Trusted Execution Environment

A Trusted Execution Environment (TEE) is a combination of hardware and software mechanisms that allows for code to execute in isolation, not observable by any other process regardless of the credentials used. The code running in a TEE will be open sourced and audited to ensure proper operation. Only TEE instances running an approved version of the key/value service code will be able to decrypt lookup requests.

The code running within a TEE performs the following tasks:

  • Look up the values for the keys being requested.
  • Handle error reporting, logging, crashes and stack traces, access to external storage and network requests in a way that aids usability and troubleshooting while protecting raw and intermediate data at all times.

Adtechs will operate their own TEE-based key/value service deployment on a cloud provider with the necessary TEE capabilities. Adtechs will also control the data that they load into the key/value service to be served. In addition to TLS, requests are encrypted by the client and decryption inside only the TEE ensures that the adtech will not see which keys are being requested.
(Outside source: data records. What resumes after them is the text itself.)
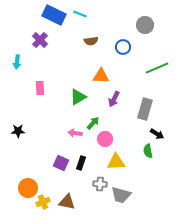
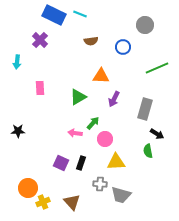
brown triangle: moved 5 px right; rotated 36 degrees clockwise
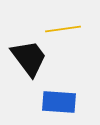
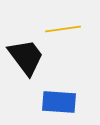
black trapezoid: moved 3 px left, 1 px up
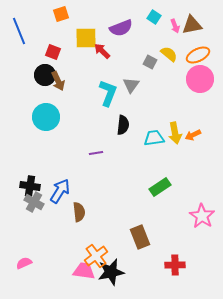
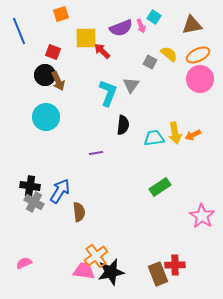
pink arrow: moved 34 px left
brown rectangle: moved 18 px right, 37 px down
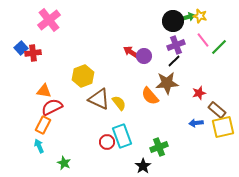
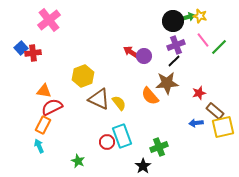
brown rectangle: moved 2 px left, 1 px down
green star: moved 14 px right, 2 px up
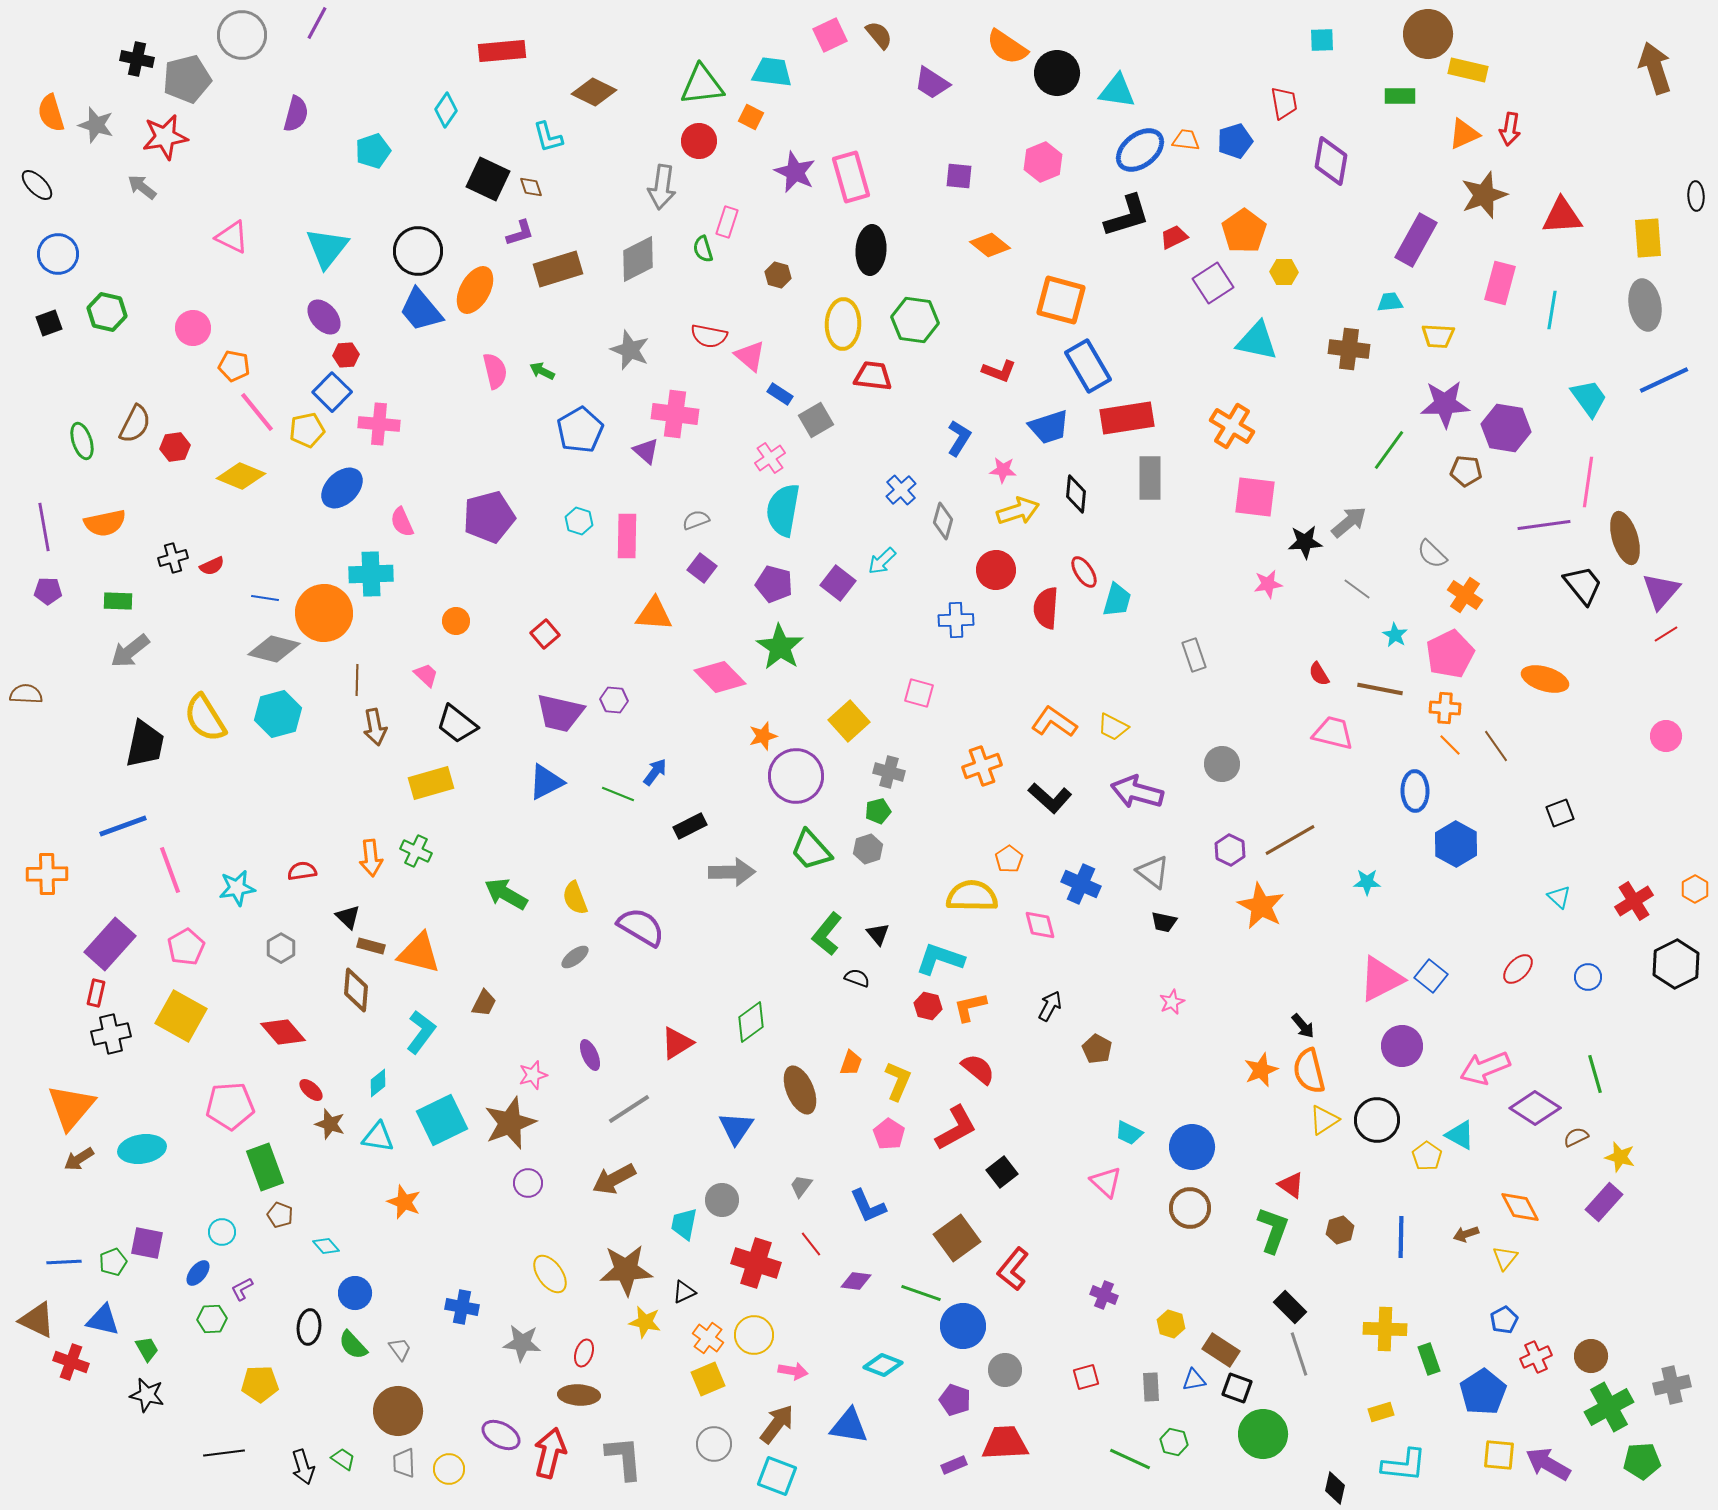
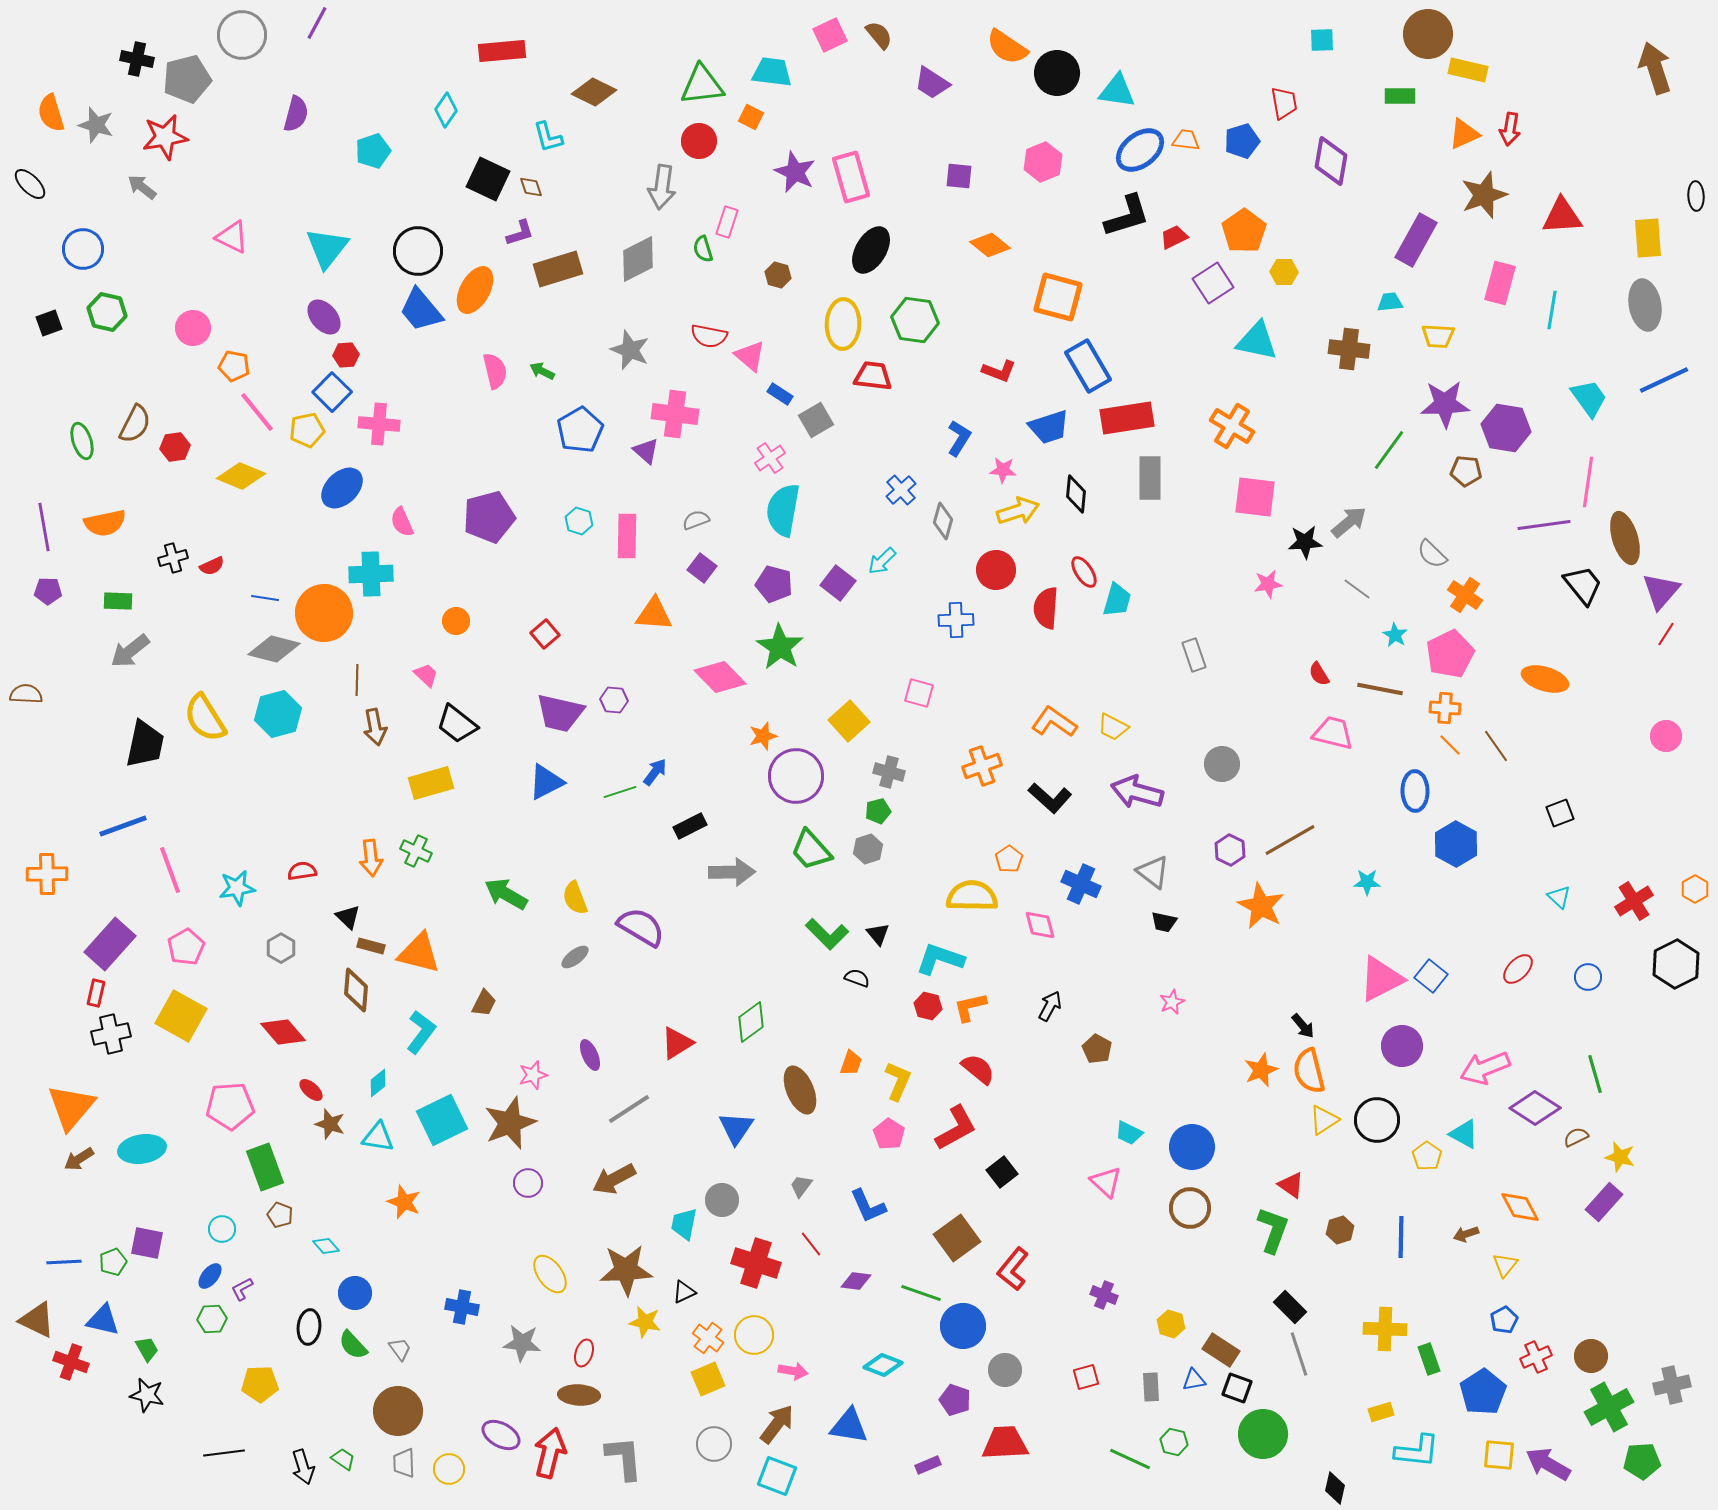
blue pentagon at (1235, 141): moved 7 px right
black ellipse at (37, 185): moved 7 px left, 1 px up
black ellipse at (871, 250): rotated 27 degrees clockwise
blue circle at (58, 254): moved 25 px right, 5 px up
orange square at (1061, 300): moved 3 px left, 3 px up
red line at (1666, 634): rotated 25 degrees counterclockwise
green line at (618, 794): moved 2 px right, 2 px up; rotated 40 degrees counterclockwise
green L-shape at (827, 934): rotated 84 degrees counterclockwise
cyan triangle at (1460, 1135): moved 4 px right, 1 px up
cyan circle at (222, 1232): moved 3 px up
yellow triangle at (1505, 1258): moved 7 px down
blue ellipse at (198, 1273): moved 12 px right, 3 px down
purple rectangle at (954, 1465): moved 26 px left
cyan L-shape at (1404, 1465): moved 13 px right, 14 px up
Attestation and cryptographic key management

The code running within the TEE is the only place in the system where the list of items to look up will be decrypted. The code will be open sourced so it can be audited by security researchers, privacy advocates, and adtechs.

The server releaser will periodically release binary images of the key/value server code for TEE deployment. A cryptographic hash of the build product (the image to be deployed on the TEE) is obtained as part of the build process. The build is reproducible so that anyone can build binaries from source and verify they are identical to the images released by Google. The way in which the list of authorized images is maintained has not yet been determined, please see the Aggregation Service explainer for some ideas.

When a new approved version of the key/value service binary is released, it will be added to the list of authorized images. If an image is found in retrospect to contain a critical security or functional flaw, it can be removed from the list. Images older than a certain age will also be periodically retired from the list.

Public encryption keys are necessary for the client software to encrypt requests. Decryption keys are required for the key value server to process the requests. The decryption keys are released only to TEE images whose cryptographic hash matches one of the images on the authorized images list.

The encryption is bi-directional. Responses back to the client software are also encrypted.

Initial experiment plans

The initial implementation strategy for the key/value service is as follows:

  • A subsequent update of the API explainer would incorporate new parameters to the Read API to facilitate secure communication, Github issue here.
  • The TEE based key/value service implementation would be deployed on cloud service(s) which support needed security features. We envision the key/value service being capable of deployment with multiple cloud providers.

Open questions

Explainers are the first step in the standardization process followed by The Privacy Sandbox proposals. The key/value service is not finalized. We anticipate community feedback which will lead to improved designs and proposed implementations. There are many ways to provide feedback on this proposal and participate in ongoing discussions, which includes commenting on the issues below, opening new issues in this repository, or attending a WICG meeting. We intend to incorporate and iterate based on feedback.

  • How will the open source project be managed and what will be the process for accepting contributions?
  • What feature set will this server grow to include?
  • What will the system architecture and design look like for sharding of large amounts of data to be stored?
  • What will the release schedule be and how will rollback work?
  • How will monitoring and alerting work?
  • How will debugging be supported?